• _Exercise data_:
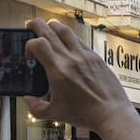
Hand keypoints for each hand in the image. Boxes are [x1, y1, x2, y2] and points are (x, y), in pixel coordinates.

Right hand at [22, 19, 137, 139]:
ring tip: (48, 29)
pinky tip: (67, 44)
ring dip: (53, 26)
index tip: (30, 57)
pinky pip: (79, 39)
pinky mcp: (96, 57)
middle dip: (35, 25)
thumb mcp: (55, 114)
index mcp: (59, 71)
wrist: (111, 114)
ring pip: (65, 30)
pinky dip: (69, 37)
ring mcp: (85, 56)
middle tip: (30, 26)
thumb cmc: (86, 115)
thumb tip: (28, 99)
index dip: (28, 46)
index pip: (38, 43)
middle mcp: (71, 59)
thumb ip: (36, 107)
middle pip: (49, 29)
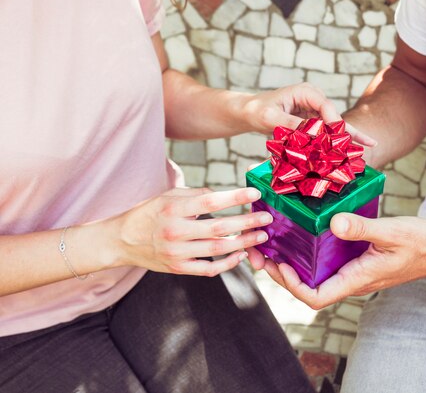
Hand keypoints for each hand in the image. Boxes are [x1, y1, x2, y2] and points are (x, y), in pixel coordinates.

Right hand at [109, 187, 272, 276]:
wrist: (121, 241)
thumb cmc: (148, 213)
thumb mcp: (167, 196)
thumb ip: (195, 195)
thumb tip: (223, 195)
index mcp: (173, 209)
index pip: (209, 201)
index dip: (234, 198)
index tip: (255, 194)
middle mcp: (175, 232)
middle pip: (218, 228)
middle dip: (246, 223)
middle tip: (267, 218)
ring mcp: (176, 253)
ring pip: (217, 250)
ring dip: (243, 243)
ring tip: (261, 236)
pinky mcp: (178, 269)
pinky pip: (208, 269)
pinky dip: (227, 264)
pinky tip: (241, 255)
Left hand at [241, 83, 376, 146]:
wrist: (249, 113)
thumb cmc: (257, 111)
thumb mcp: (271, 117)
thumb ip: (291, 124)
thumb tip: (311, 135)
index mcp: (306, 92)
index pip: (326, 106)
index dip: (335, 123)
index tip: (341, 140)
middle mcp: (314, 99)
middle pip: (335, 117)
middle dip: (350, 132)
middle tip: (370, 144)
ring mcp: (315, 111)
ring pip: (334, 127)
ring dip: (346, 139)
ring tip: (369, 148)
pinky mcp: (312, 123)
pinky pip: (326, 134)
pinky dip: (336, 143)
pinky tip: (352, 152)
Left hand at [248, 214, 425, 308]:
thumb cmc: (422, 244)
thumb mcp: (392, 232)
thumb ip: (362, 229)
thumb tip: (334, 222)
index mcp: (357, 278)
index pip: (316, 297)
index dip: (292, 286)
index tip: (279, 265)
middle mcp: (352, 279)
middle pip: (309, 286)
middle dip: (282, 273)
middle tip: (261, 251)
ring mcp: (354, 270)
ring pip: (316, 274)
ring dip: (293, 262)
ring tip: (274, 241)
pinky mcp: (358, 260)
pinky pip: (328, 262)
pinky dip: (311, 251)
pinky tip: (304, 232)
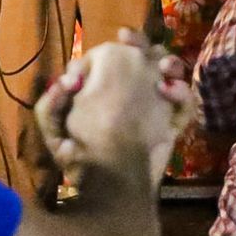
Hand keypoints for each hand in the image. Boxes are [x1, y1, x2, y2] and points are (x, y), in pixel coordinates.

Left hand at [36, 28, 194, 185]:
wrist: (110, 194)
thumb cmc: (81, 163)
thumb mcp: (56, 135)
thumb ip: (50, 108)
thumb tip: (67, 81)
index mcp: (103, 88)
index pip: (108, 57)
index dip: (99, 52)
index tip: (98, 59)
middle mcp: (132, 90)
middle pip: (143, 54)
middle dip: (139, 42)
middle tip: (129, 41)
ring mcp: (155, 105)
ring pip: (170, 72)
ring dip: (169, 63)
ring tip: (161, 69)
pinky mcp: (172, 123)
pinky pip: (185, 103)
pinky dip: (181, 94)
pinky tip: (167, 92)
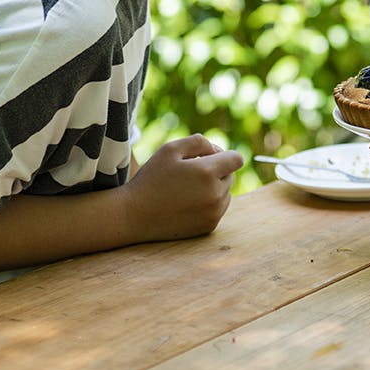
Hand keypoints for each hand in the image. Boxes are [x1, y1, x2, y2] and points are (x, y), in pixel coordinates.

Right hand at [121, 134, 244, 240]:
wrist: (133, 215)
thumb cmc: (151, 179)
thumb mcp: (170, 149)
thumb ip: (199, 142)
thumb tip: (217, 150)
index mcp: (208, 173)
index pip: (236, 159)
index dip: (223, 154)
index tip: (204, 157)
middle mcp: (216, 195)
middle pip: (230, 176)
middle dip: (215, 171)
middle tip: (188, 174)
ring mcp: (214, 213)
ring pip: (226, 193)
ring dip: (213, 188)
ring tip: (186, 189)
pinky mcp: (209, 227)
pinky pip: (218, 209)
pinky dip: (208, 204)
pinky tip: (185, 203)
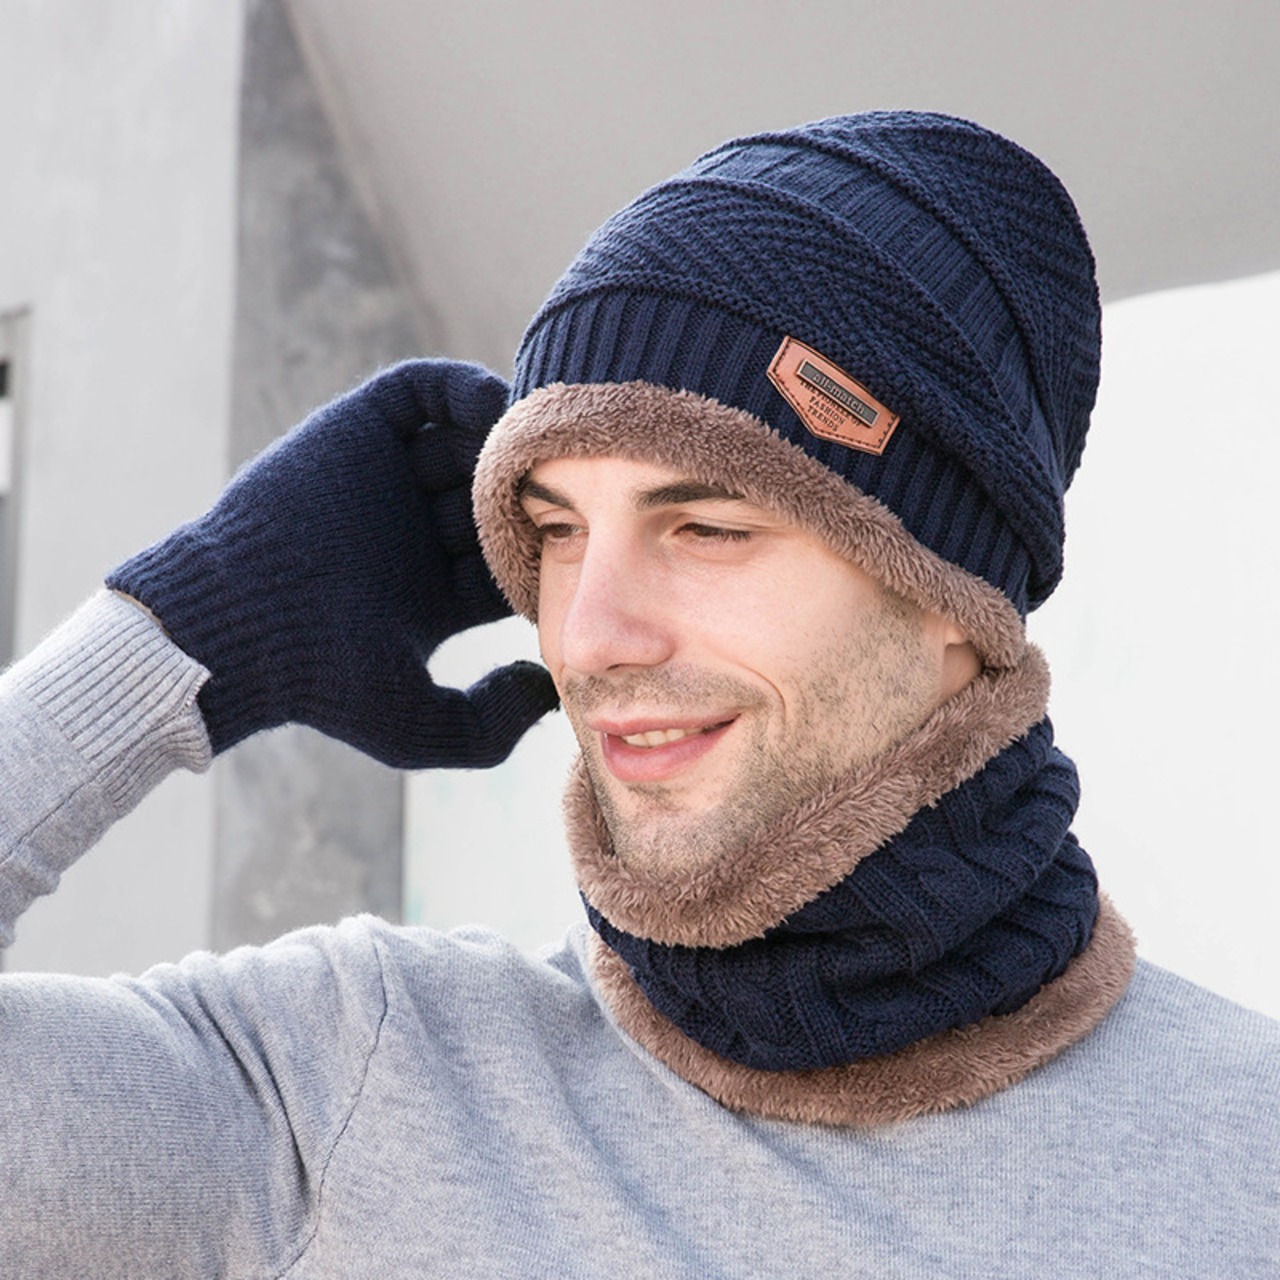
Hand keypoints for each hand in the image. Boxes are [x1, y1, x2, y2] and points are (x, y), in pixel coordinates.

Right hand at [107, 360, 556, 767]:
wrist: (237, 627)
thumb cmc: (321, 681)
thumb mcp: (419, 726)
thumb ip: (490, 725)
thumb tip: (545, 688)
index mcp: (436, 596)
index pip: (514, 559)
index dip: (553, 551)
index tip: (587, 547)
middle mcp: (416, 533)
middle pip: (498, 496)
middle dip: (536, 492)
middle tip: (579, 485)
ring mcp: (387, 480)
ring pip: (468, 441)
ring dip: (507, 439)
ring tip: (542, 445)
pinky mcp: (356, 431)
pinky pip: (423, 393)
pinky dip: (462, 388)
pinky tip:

• _What the task asks_:
Only the lines above starting at the one containing "thumb ip: (195, 195)" and ending at the one containing "ring pip: (217, 250)", both included, are to be returned, exactly as they read.

• _Output of the task_:
thumb ip: (195, 195)
thumb tip: (223, 195)
index mcp: (173, 209)
index pip: (209, 201)
index dip: (234, 198)
index tip: (255, 194)
middle mcp: (175, 232)
middle pip: (218, 228)
middle dip: (246, 223)
middle tip: (267, 218)
ring mcp: (176, 253)
ring pip: (217, 250)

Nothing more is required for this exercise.